[START Records supplied]

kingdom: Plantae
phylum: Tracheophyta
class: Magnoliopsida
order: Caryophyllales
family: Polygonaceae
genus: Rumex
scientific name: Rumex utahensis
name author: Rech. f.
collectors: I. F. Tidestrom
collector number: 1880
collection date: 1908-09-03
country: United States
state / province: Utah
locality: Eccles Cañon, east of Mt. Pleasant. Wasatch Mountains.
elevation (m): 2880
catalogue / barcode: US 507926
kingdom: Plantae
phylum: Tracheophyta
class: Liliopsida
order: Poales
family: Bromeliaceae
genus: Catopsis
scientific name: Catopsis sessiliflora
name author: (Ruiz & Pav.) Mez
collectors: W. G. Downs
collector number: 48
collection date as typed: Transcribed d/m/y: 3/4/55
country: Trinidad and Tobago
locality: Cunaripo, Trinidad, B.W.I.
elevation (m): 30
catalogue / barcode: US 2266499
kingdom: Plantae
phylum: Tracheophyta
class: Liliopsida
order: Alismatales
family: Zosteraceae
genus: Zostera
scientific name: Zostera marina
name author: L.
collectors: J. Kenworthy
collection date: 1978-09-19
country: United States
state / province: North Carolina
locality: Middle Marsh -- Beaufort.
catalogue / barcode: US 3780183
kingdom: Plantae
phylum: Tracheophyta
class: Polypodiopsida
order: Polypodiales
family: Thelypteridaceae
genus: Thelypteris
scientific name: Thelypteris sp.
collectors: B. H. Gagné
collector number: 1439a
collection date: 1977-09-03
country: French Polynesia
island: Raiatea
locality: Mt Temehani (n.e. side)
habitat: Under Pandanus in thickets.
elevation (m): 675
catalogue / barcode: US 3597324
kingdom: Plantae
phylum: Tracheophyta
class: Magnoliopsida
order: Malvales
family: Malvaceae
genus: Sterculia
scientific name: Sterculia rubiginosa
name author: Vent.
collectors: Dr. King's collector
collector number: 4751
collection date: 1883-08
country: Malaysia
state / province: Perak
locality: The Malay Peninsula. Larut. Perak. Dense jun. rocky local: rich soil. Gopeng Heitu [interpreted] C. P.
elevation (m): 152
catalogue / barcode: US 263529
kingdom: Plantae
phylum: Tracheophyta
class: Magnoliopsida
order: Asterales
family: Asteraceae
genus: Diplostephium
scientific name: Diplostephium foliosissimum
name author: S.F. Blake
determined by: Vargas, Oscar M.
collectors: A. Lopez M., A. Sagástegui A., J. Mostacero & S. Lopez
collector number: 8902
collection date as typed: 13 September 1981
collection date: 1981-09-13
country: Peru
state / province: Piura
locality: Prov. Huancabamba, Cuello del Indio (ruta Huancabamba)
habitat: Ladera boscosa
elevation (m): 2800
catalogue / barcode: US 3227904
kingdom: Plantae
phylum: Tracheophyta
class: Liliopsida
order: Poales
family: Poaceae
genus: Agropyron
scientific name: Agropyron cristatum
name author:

[END Records supplied]

_What needs to be done:_ Copy out the records word for word, starting at the line that contains "scientific name: Sterculia rubiginosa" and running through the last line of the records.

_Worked solution:_
scientific name: Sterculia rubiginosa
name author: Vent.
collectors: Dr. King's collector
collector number: 4751
collection date: 1883-08
country: Malaysia
state / province: Perak
locality: The Malay Peninsula. Larut. Perak. Dense jun. rocky local: rich soil. Gopeng Heitu [interpreted] C. P.
elevation (m): 152
catalogue / barcode: US 263529
kingdom: Plantae
phylum: Tracheophyta
class: Magnoliopsida
order: Asterales
family: Asteraceae
genus: Diplostephium
scientific name: Diplostephium foliosissimum
name author: S.F. Blake
determined by: Vargas, Oscar M.
collectors: A. Lopez M., A. Sagástegui A., J. Mostacero & S. Lopez
collector number: 8902
collection date as typed: 13 September 1981
collection date: 1981-09-13
country: Peru
state / province: Piura
locality: Prov. Huancabamba, Cuello del Indio (ruta Huancabamba)
habitat: Ladera boscosa
elevation (m): 2800
catalogue / barcode: US 3227904
kingdom: Plantae
phylum: Tracheophyta
class: Liliopsida
order: Poales
family: Poaceae
genus: Agropyron
scientific name: Agropyron cristatum
name author:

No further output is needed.